Hear ye, hear ye!

Please excuse me whilst I hop aboard this little soap box of mine….


I have to be honest, this is a scary place for me to be. Not because I’m afraid of ‘heights’ but because I very much dislike confrontation and public attention. And save me the “Why are you putting yourself out there in a blog then?” outcry because sometimes we have to do the uncomfortable. Let me also give a reminder that I have the right to unapprove or delete any comments that are ugly, rude, or downright malicious. (Look at me all battle ready, like people actually read my blog 😉 ) Ladies and gentleman, suit up, I’m treading on dangerous territory and although I may not be looking forward to the personal attacks, I feel this must be said.

If you have ever owned or ever plan on owning a pet, be it a dog, hamster, fish, cat, snake, or rhinoceros, it is a commitment and a responsibility. Shall we delve into what those two words mean, as I believe they are being used a lot lately, but not correctly.


Commitment: An agreement or pledge to do something in the future….The state or instance of being obligated or emotionally impelled. Responsibility: The act of being responsible (able to answer for one’s conduct and obligations).

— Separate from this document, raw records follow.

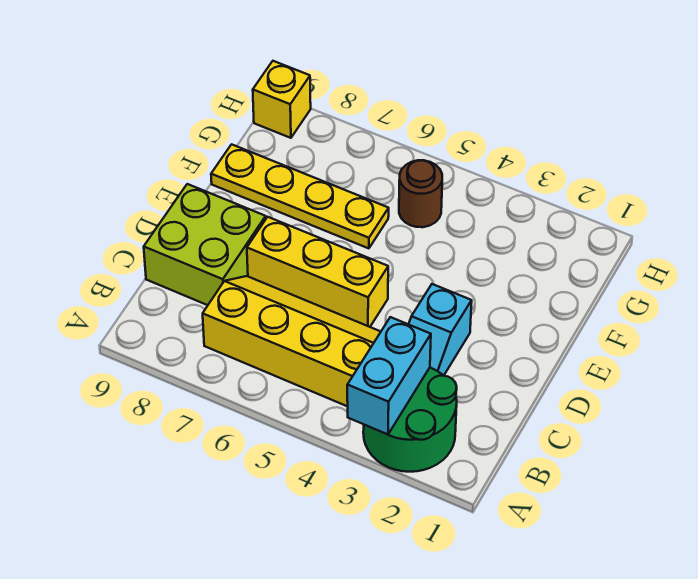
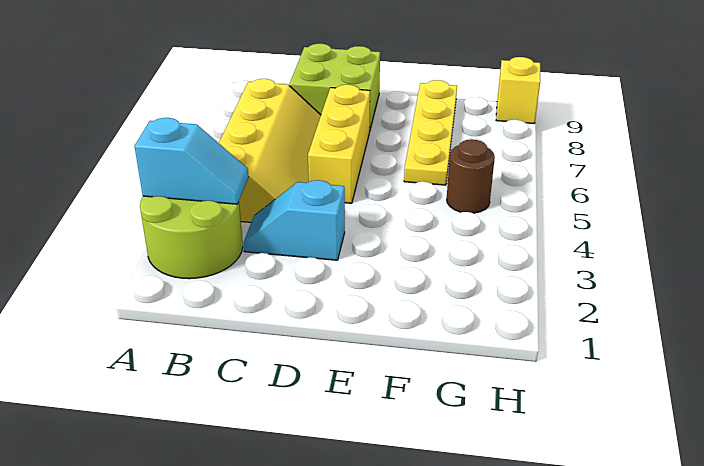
green round brick A2:B3 level 1 -> lime round brick A2:B3 level 1
cyan brick A3:B3 level 2 -> cyan slope A3:B3 level 2 top A

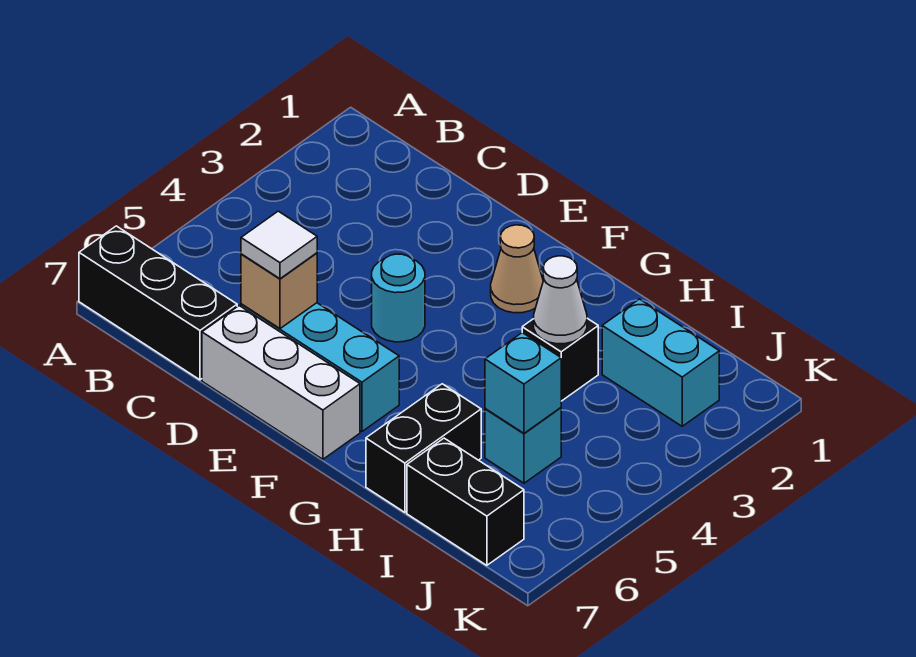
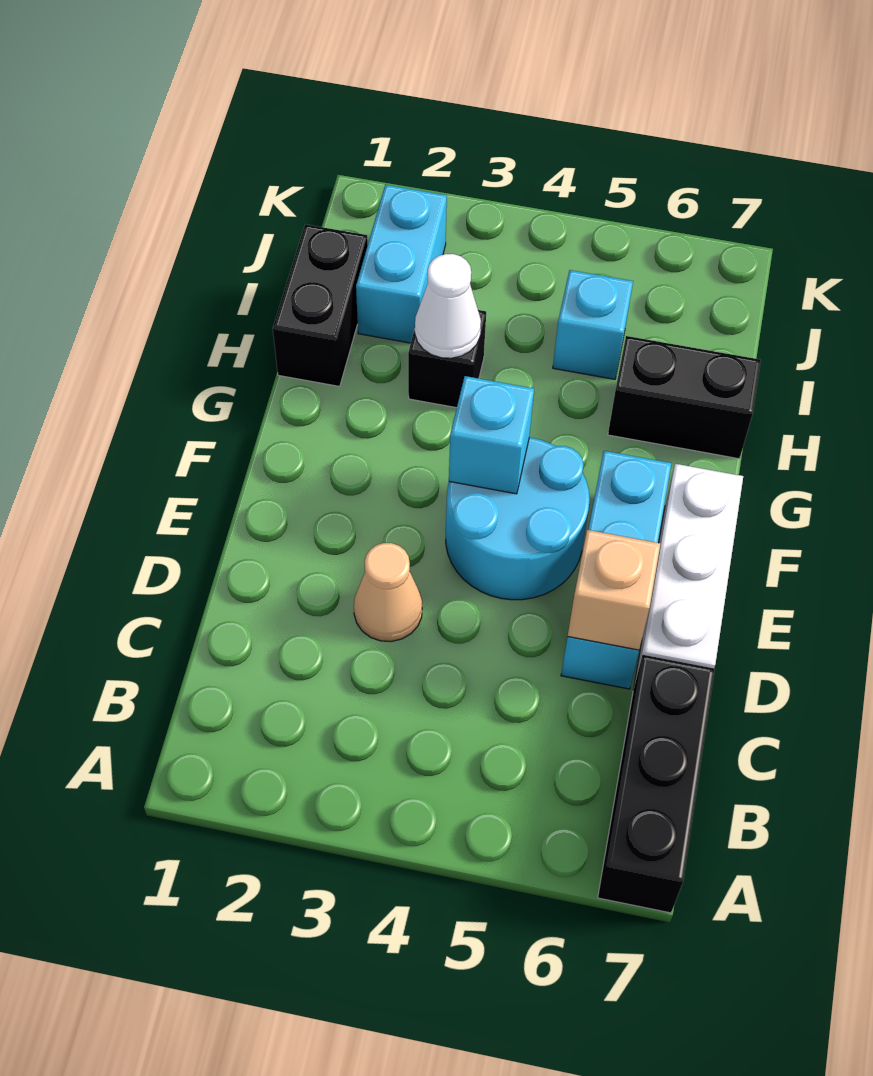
white tile D6 level 3 -> none
cyan round brick E4 level 1 -> cyan round brick E4:F5 level 1
tan cone F2 level 1 -> tan cone D3 level 1
cyan brick I5 level 2 -> cyan brick F4 level 2
black brick I7:J7 level 1 -> black brick H1:I1 level 1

So what do we have here? Being able to answer for one’s conduct and obligations which proceed into the future. I am downright sick and tired of the way these two words are being thrown around and used daily in reference to buying, adopting, rescuing, saving, or owning a living, breathing being. Heck, if I really wanted to put myself on the radar, I’d point out that this doesn’t just have to apply to animals (obviously the owning part might have to be edited a bit, oh, and probably the buying as well). What on earth makes people think that impulse is a great idea when it comes to pets? Now, let me address that, yes, sometimes God places special little dogs, lizards, or camels in our lives that we may or may not have been planning on, but I’m not chastising those who are resonsible people when put in those positions (exceptions to every rule). I’m talking about the “Hey! I’m sitting here watching tv and the Sarah McLachlan sob story commercial comes on and even though I’ve never owned a pet, live in a 30th story apartment the size of a pea, and work 16 hours a day, I think I’ll go get a pony!” Please, please, please, for the love of Pete do some research! I really don’t know very many people who would use the same type of approach to buying a car or a house and neither of those have a heartbeat.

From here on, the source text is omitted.